▸ Required work
Locate each line in the records below that contains the string "author" and copy every such line.

▸ Dataset entries
......

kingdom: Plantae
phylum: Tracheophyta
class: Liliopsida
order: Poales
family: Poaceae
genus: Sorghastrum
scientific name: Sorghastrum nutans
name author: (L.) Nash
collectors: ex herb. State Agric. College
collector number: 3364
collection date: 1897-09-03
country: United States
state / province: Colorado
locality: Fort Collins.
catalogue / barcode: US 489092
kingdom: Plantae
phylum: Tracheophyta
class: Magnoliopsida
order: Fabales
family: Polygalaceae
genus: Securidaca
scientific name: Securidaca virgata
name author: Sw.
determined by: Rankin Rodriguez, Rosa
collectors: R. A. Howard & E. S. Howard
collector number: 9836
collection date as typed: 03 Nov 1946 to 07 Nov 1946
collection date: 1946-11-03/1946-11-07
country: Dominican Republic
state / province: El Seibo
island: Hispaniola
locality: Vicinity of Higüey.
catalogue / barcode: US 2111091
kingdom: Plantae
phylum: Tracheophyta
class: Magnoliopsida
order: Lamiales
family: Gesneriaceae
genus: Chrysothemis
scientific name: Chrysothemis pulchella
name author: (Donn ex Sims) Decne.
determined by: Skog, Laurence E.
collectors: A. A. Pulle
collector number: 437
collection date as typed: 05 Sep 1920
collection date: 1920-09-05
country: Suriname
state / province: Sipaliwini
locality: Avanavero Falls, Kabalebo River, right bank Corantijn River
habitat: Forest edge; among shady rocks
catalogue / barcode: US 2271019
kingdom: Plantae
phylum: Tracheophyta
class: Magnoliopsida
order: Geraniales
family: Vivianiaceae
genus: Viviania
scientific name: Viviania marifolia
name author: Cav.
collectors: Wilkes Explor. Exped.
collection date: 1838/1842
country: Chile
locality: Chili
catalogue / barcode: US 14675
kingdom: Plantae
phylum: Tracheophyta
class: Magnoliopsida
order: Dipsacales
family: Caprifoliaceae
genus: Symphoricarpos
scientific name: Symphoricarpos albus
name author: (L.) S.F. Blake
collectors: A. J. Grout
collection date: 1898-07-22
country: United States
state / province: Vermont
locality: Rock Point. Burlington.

......

▸ Exercise solution
name author: (L.) Nash
name author: Sw.
name author: (Donn ex Sims) Decne.
name author: Cav.
name author: (L.) S.F. Blake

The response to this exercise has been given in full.